Study suggests crude oil byproducts in groundwater should be monitored
After an oil spill, the degraded breakdown products of contaminants in groundwater could be just as important to monitor as the original contamination, according to a study by the U.S. Geological Survey (USGS).
At two crude oil spill sites in Minnesota, researchers found that groundwater concentrations of residual crude oil metabolites exceeded concentrations of diesel range organics, yet these are are largely unmonitored.
Where crude oil or petroleum hydrocarbon fuel spills have occurred and contaminants such as benzene, toluene, ethylbenzene, xylene and polycyclic aromatic hydrocarbons have entered groundwater, naturally occurring microbes in the soil can digest or break down the original crude oil, producing byproducts known as metabolites. The metabolites are more soluble in groundwater than the parent compounds and are transported from the original source, forming a groundwater plume.

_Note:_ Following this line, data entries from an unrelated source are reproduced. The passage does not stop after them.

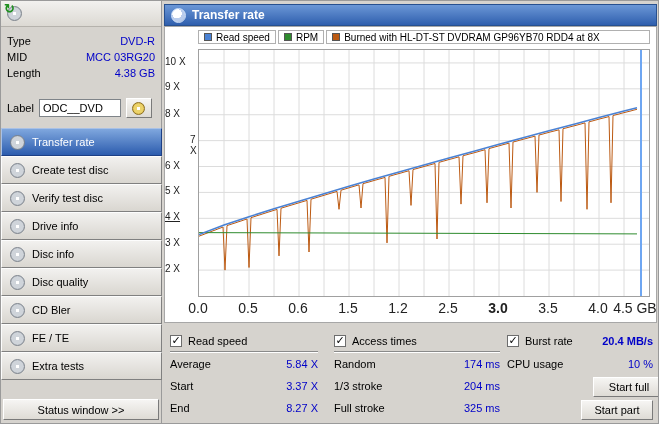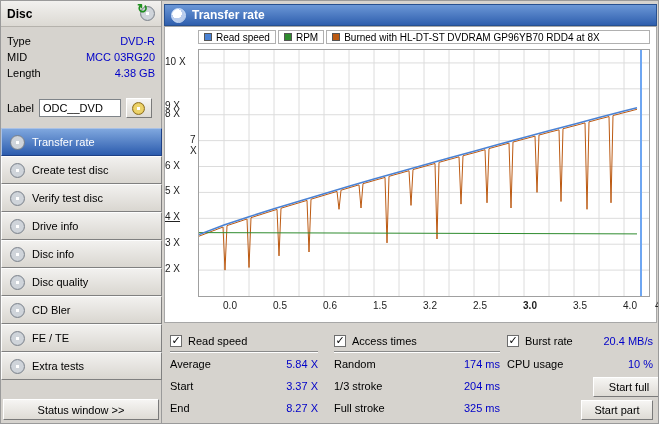--- a/index.html
+++ b/index.html
@@ -134,7 +134,6 @@
   <div id="sidebar">
 
     <div class="disc-header">
-      <span class="title">Disc</span>
       <span class="mini-disc">
           <span class="refresh-glyph">↻</span>
         </span>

The study, published in the journal Groundwater, suggests that at sites where residual sources are present, regulatory monitoring of metabolites or breakdown products may be an important part of an effective evaluation of the fate and effects of groundwater contaminant plumes.
“We compiled 20 years of monitoring data to understand the occurrence of the metabolites relative to other regulated crude-oil contaminants,” said USGS hydrologist and lead author of the study, Barbara Bekins. “Concentrations of the regulated crude oil compounds are one-third to one-half of the total concentration of the metabolites found in groundwater at our study sites. The values of the metabolites are 10 times higher than benzene and two to three times higher than the standard regulatory measure of diesel-like compounds in the same wells. Monitoring data show that the plume of metabolites is expanding more rapidly than the benzene plume.”
“Metabolites of hydrocarbon degradation, such as those found at these crude oil spill sites, are also common at sites contaminated by other fuels such as gasoline leaks and spills,” added USGS co-author Isabelle Cozzarelli.